Matériel de travail:
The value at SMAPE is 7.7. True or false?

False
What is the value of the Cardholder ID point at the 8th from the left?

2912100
...
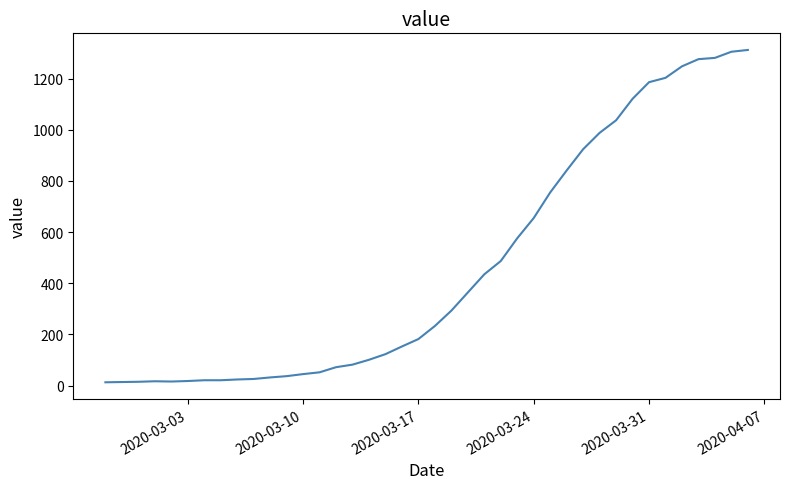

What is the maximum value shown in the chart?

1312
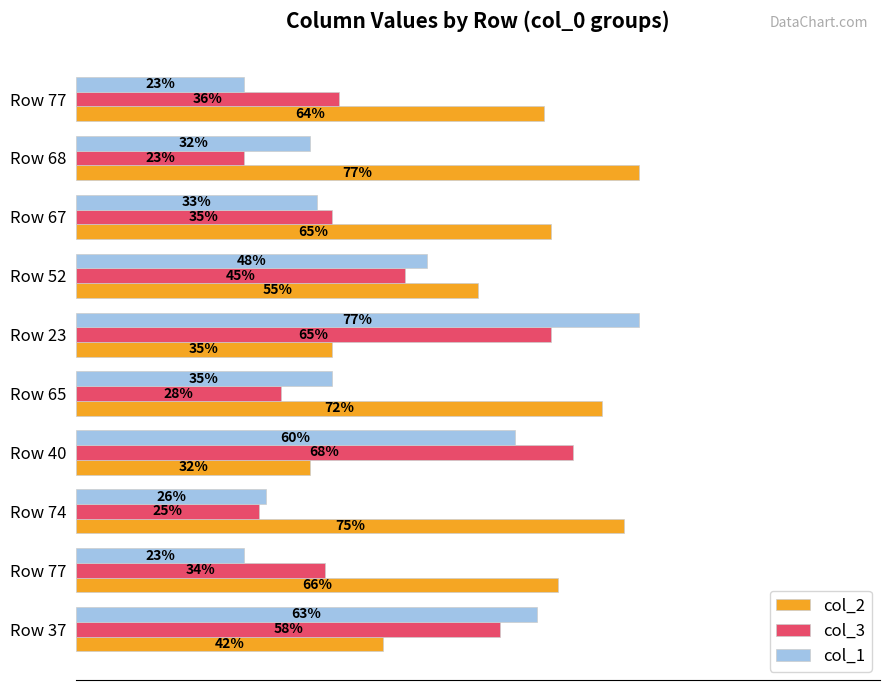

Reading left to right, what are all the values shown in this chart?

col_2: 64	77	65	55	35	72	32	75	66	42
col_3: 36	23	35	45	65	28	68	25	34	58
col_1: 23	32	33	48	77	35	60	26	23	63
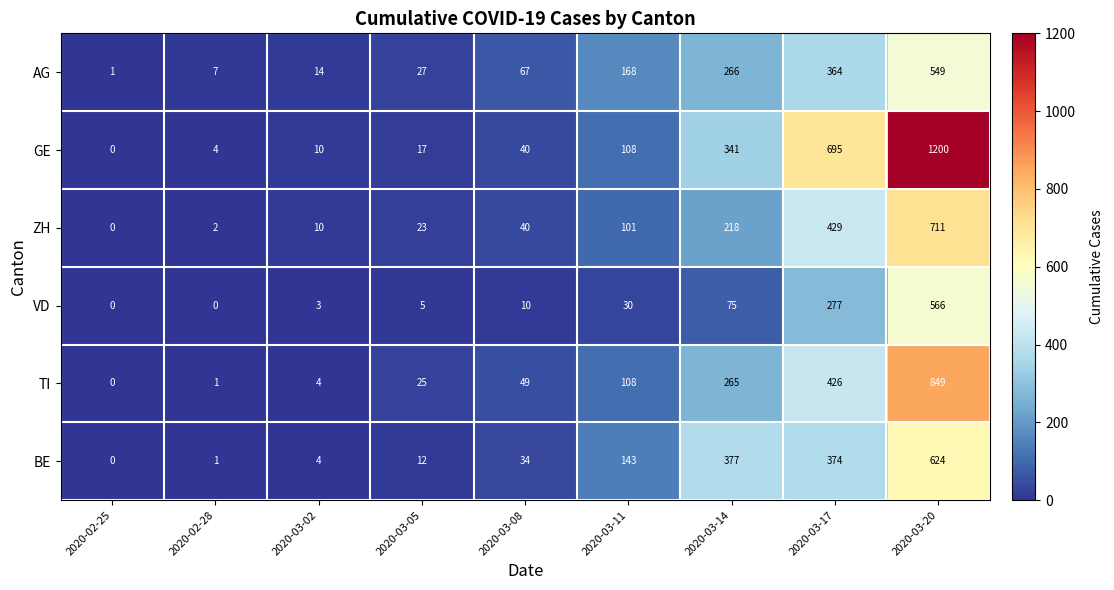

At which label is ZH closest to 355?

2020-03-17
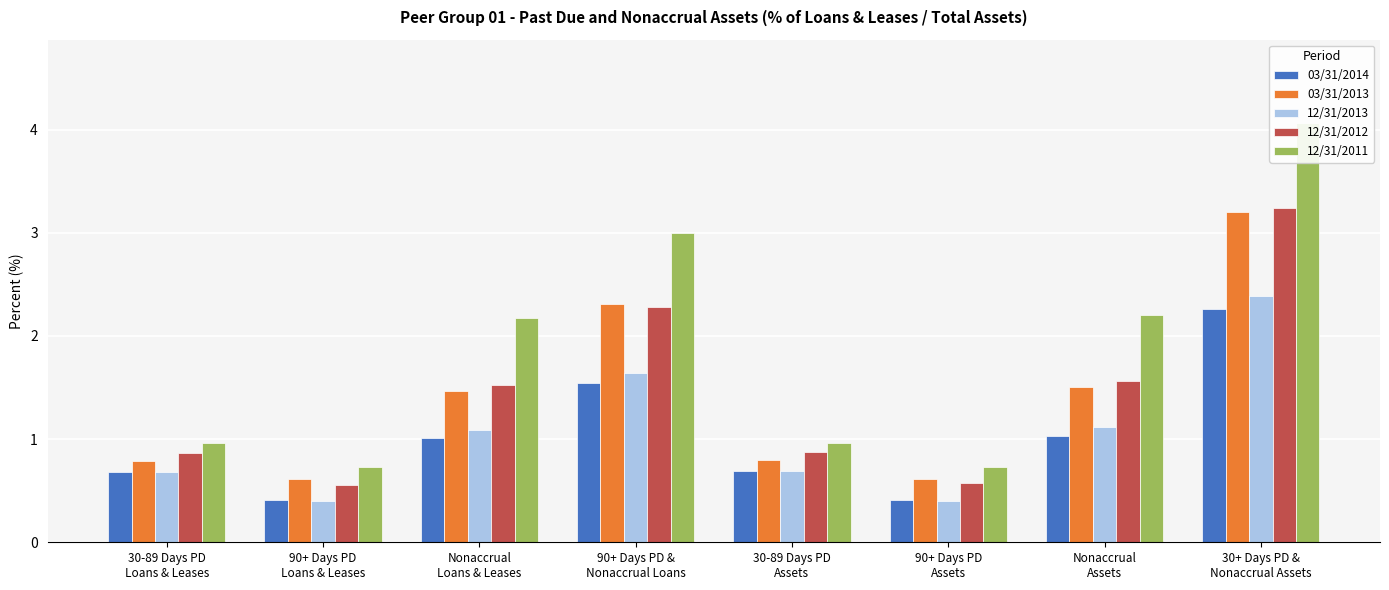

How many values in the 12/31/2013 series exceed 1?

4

Consigne: Citez mot pour mot les lignes comprises entre celle qui contient « The value at SMAPE is 7.7. True or false? » et celle qui contient « What is the value », ces deux lignes incluses.

Votre réponse:
The value at SMAPE is 7.7. True or false?

False
What is the value of the Cardholder ID point at the 8th from the left?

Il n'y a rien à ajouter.